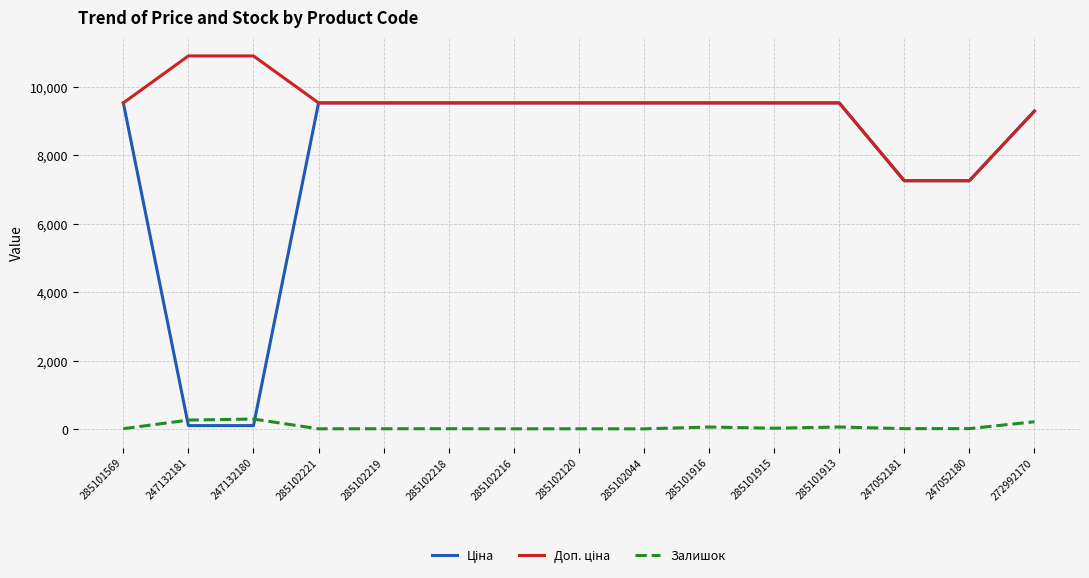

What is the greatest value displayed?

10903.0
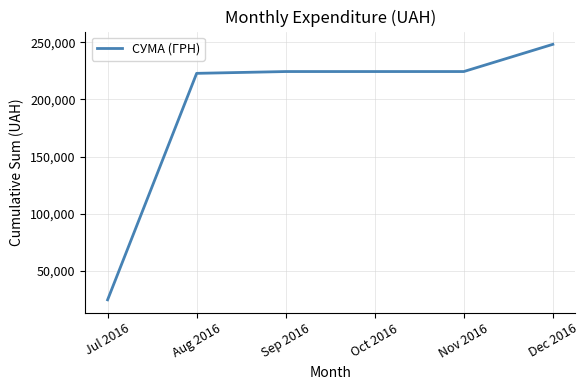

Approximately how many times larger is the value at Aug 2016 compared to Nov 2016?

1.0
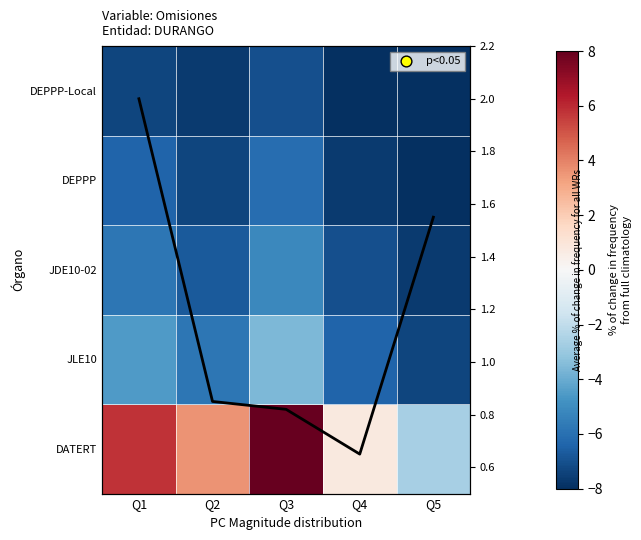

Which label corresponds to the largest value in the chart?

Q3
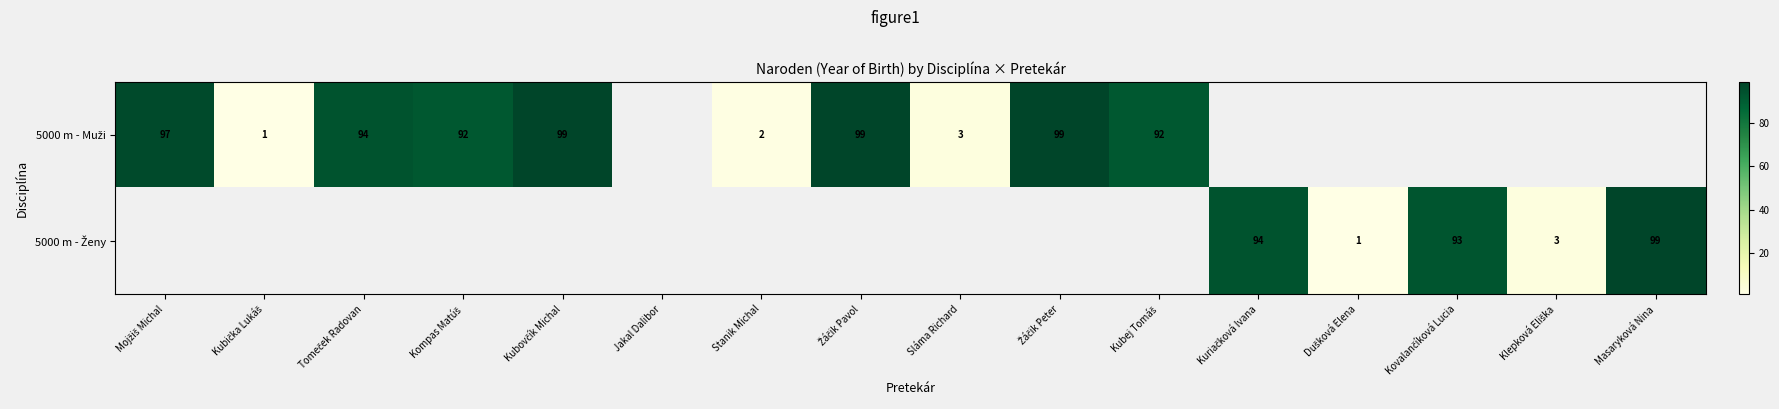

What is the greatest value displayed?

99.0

============

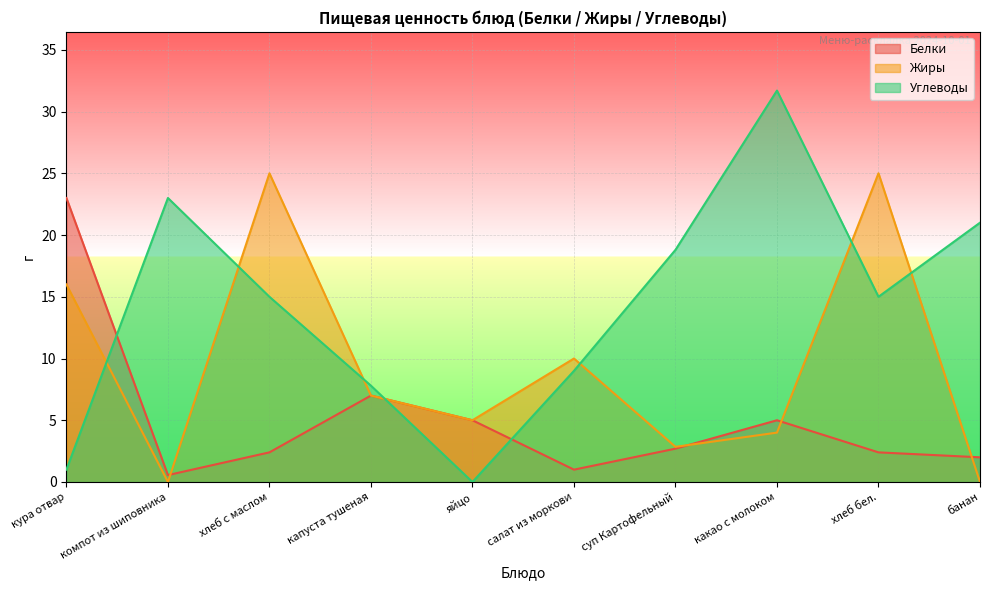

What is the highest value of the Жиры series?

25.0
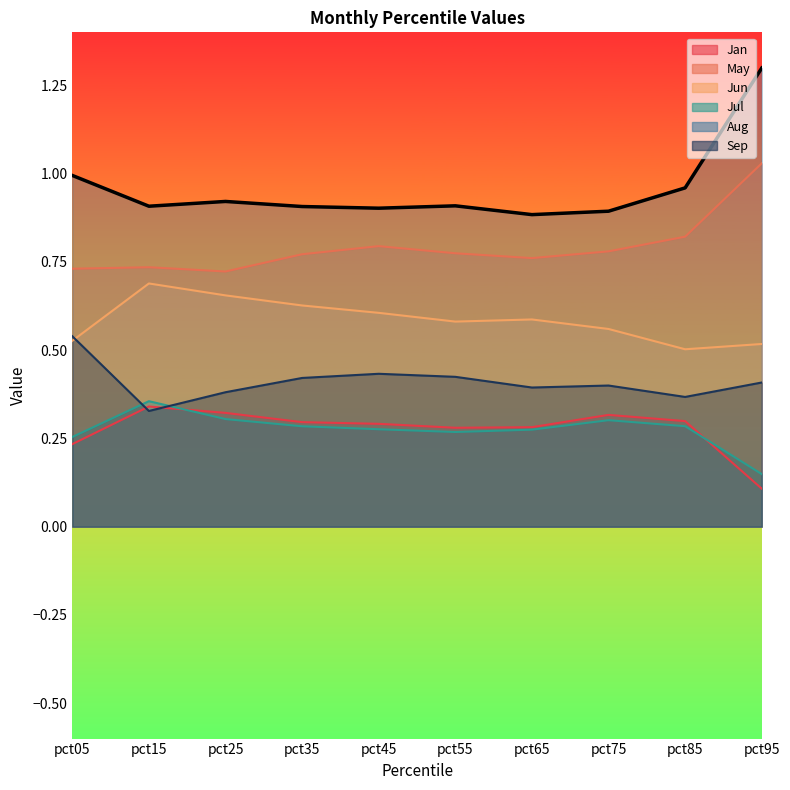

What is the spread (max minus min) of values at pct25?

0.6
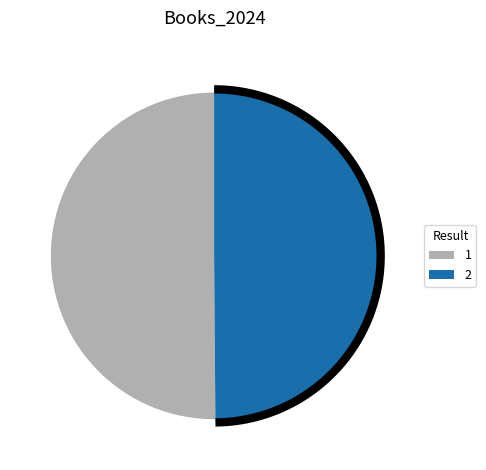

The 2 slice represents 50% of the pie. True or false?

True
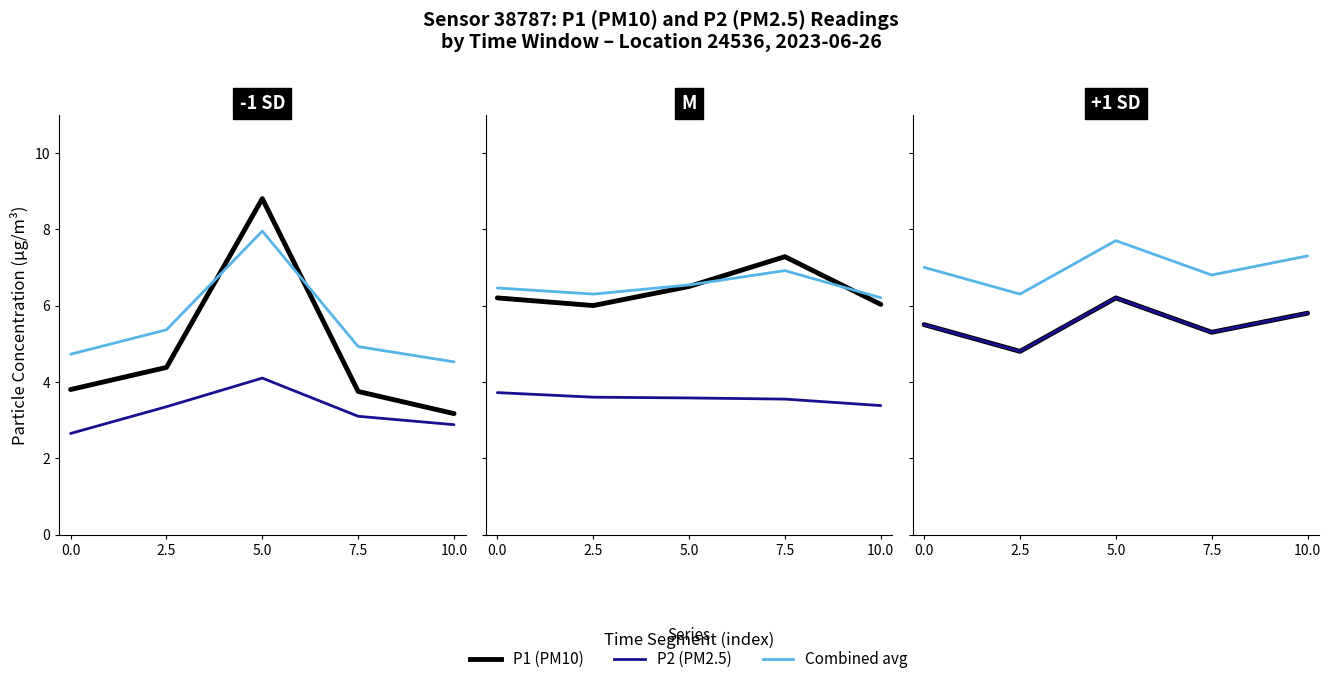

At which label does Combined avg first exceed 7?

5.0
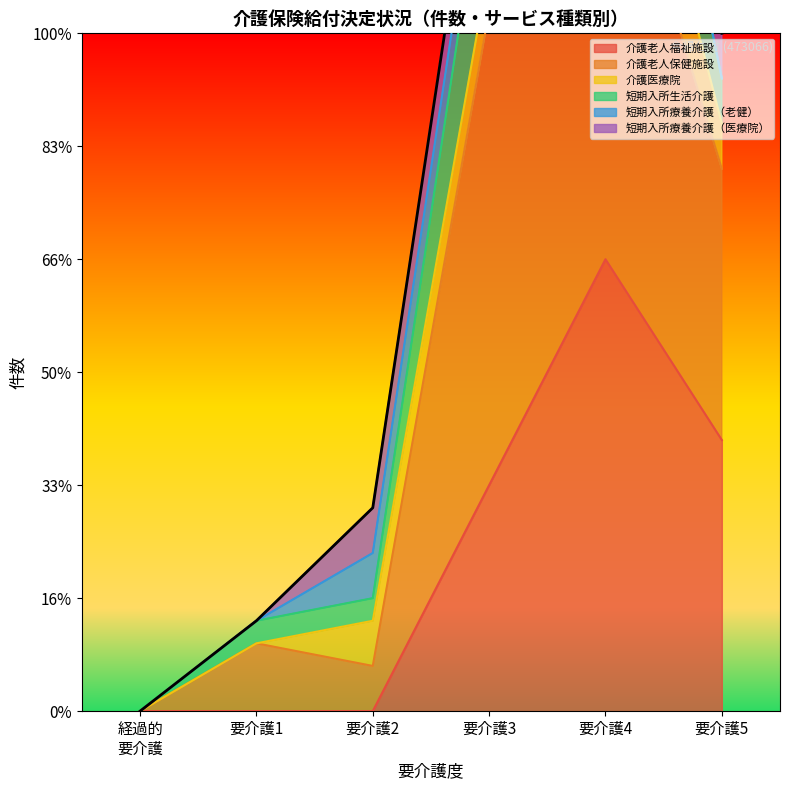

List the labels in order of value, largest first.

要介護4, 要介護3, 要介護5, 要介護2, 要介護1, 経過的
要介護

============

TASK REQUIREMENTS:
List every line of the rows above that contains the word "What", copying each line in full. Case counts, so count only matches with identical capitalization.

TASK SOLUTION:
What is the greatest value displayed?
What is the greatest value displayed?
What is the highest value of the Жиры series?
What is the spread (max minus min) of values at pct25?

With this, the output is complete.